Pertanto, secondo un indirizzo, avverso gli atti di riscossione che violano la res iudicata, il contribuente può azionare il giudizio di ottemperanza, prescindendo dalla impugnazione della cartella e della relativa iscrizione a ruolo, risultando irrilevante la contestazione dell’atto innanzi alla Commissione Tributaria (Cass. n. 4126 del 2004). La Corte di Cassazione ha infatti affermato che il giudizio di ottemperanza ex art. 70 del d.lgs. 31 dicembre 1992, n. 546  “richiede una particolare attività del giudice, rivolta ad individuare il complessivo oggetto dell’ottemperanza per il ripristino dell’integrità della posizione del ricorrente, per poter realizzare non un’espropriaizone di beni propria dell’esecuzione ordinaria, ma la sostituzione coattiva dell’attività amministrativa che l’Ufficio avrebbe dovuto svolgere e non ha svolto, o ha svolto in maniera difforme dal giudicato” (Cass. n. 4126 del 2004).
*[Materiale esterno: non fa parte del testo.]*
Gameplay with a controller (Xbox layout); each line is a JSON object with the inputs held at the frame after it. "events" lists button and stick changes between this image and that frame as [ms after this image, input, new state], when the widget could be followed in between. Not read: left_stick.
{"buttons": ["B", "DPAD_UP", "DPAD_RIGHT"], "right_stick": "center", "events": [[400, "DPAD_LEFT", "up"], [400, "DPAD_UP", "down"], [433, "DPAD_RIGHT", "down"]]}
Ovviamente, in sede di giudizio di ottemperanza agli obblighi derivanti dalle sentenze delle commissioni tributarie, il potere ermeneutico del giudice sul comando definitivo inevaso, che non può essere sindacato nel merito, va esercitato entro i confini invalicabili posti dall’oggetto della controversia definita, col giudicato, di tal che può essere enucleato e precisato il contenuto degli obblighi nascenti dalla decisione passata in giudicato, chiarendosene il reale significato, ma non può essere attribuito un diritto nuovo ed ulteriore rispetto a quello riconosciuto con la sentenza da eseguire (Cass.n. 22188 del 2004). E’ stato, infatti, stabilito che: “nel caso di giudicato, il quale, pronunciandosi in materia di esecuzione decennale parziale dall’IRPEG ex art. 105 del d.P.R. 6 marzo 1978, n. 218, si esaurisca nell’accoglimento del ricorso avverso il provvedimento di diniego del diritto all’esenzione, non è consentito al giudice dell’ottemperanza riconoscere, in mancanza di espressa statuizione in tal senso nella decisione cui dare attuazione, il diritto al rimborso di quanto già versato anche per gli anni antecedenti all’istanza di isenzione del contribuente, perché ciò comporterebbe la violazione dei limiti oggettivi del giudicato” (Cass. n. 28323 del 2015).